The week of Tipp's opening Munster Championship game with Limerick, someone told the manager that their opponents' collective sessions already ran into triple figures. "Babs flared up on me when he heard that!" remembers Hennessy now.
"And I was, 'Babs, trust me. But don't just trust me, trust your instinct. You've been saying it yourself that some of them do too much, others not enough'. I knew the work had been done all through winter. Huge work.
"Then it was tapered and the concept of the taper came from Eastern Bloc, weight-lifting periodisation models. That meant sessions were much shorter, collective and individual. We held ourselves back then for three weeks leading into the game. I knew they'd be flying because all their figures were way up.
"To be fair, Babs's understanding of the principle was fabulous. He was way ahead of his time, but just had that little wobble the week of the Limerick game."
A wobble never to be repeated once he'd witnessed a game that ended with the scoreline: TIPPERARY 2-18; LIMERICK 0-10.
* * * * *
It was in 2000 that the IRFU came calling or, more specifically, Noel Murphy and Eddie Coleman.
They met Hennessy one evening at Dublin Airport, looking for him - essentially - to draft a coach-education system in Irish rugby that he was already doing with some of Europe's biggest football clubs.
For a time, he'd even based himself in Manchester, such was the amount of traveling required while helping revitalise academies at clubs like Liverpool, Lazio and Bayern Munich.
Through that work, Hennessy became close to Carmelo Bosco, renowned physiologist to the great Italian athlete Pietro Mennea who still holds the European 200 metres record today, a record set in 1972.
Murphy and Coleman instantly read his reluctance to get involved in what was still - at the time - a "very amateurish" system. But, assuring him that he'd be "pushing an open door", they finally persuaded Hennessy to begin rewriting the DNA of Irish rugby.
"Murphy and Coleman wanted to produce a generation of our own coaches, right across the support staff," he remembers now. "They were like Babs. Ahead of their time."

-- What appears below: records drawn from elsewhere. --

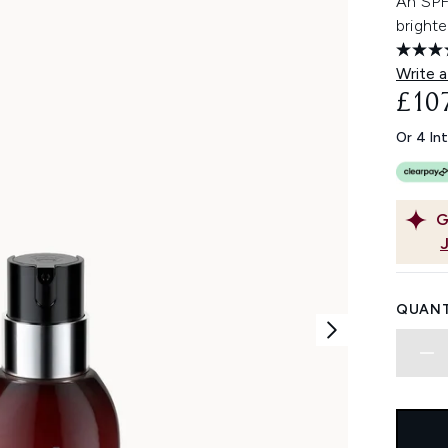
An SPF
brighte
Write a
£10
Or 4 In
G
QUANT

Hennessy was, by now, already into a working relationship with golfer Pádraig Harrington too that survives to this day. And he would, in time (2007), set up the distance-learning institution, Setanta College.

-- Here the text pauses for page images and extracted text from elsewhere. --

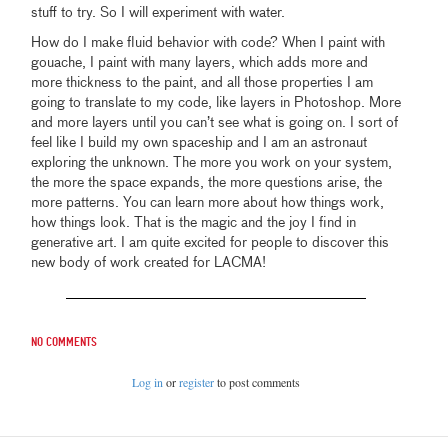
stuff to try. So I will experiment with water.
How do I make fluid behavior with code? When I paint with
gouache, I paint with many layers, which adds more and
more thickness to the paint, and all those properties I am
going to translate to my code, like layers in Photoshop. More
and more layers until you can’t see what is going on. I sort of
feel like I build my own spaceship and I am an astronaut
exploring the unknown. The more you work on your system,
the more the space expands, the more questions arise, the
more patterns. You can learn more about how things work,
how things look. That is the magic and the joy I find in
generative art. I am quite excited for people to discover this
new body of work created for LACMA!
No comments
Log in
or
register
to post comments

Of all the athletes he has worked with, it's clear Harrington holds a special place.
"The greatest athlete that I've been involved with," he says categorically. "His longevity is just phenomenal. In most sports, you might have a ten-year window to produce the goods, but Pádraig is extending that to 30 years at this stage.
"Why? Because I haven't seen anybody else with his capacity for work. It's the physical and mental combined. Put it this way, Pádraig was squatting more and hang-cleaning more than any professional Irish rugby player during the period '03 to '09. He could lift more than any of them.
"When I started working with him back in the '90s, I quickly realised this guy's tolerance for work was far greater than any of the rugby players I was dealing with at the time. Or any footballer's.
"I mean I've a photo of him up in Stackstown in the late '90s, wearing what I call 'the monkey suit', connected to all these reflectors that are doing a 3D analysis of his swing. This lady came over from Texas to show us how to use it.
"He was the first athlete in Western Europe to use a vibration platform, the first athlete in Western Europe to use a whole body cryotherapy chamber. Pádraig's understanding of the golf swing is informed by 25 years of using technology and growing with it.
"He's used everything in the book. Not the book of golf. The book of anything."
As he speaks, Hennessy - suddenly - is up from the table, rolling off the balls of his feet, mimicking some mechanical revelation.
It is as if he, the physiologist, takes energy from simply bearing witness to Harrington's otherworldly capacity for work.
Just talking about Harrington, something shifts inside of him.
"You know something?" he says, smiling now.
"Pádraig bridges the gap between the art and the science. Some sports people are just art, without any real structure. Others are too scientific. But he has this great filter system.
"He's as good as any sports scientist. And he's as good as any coach who relies on instinct. I've never seen anyone else like him."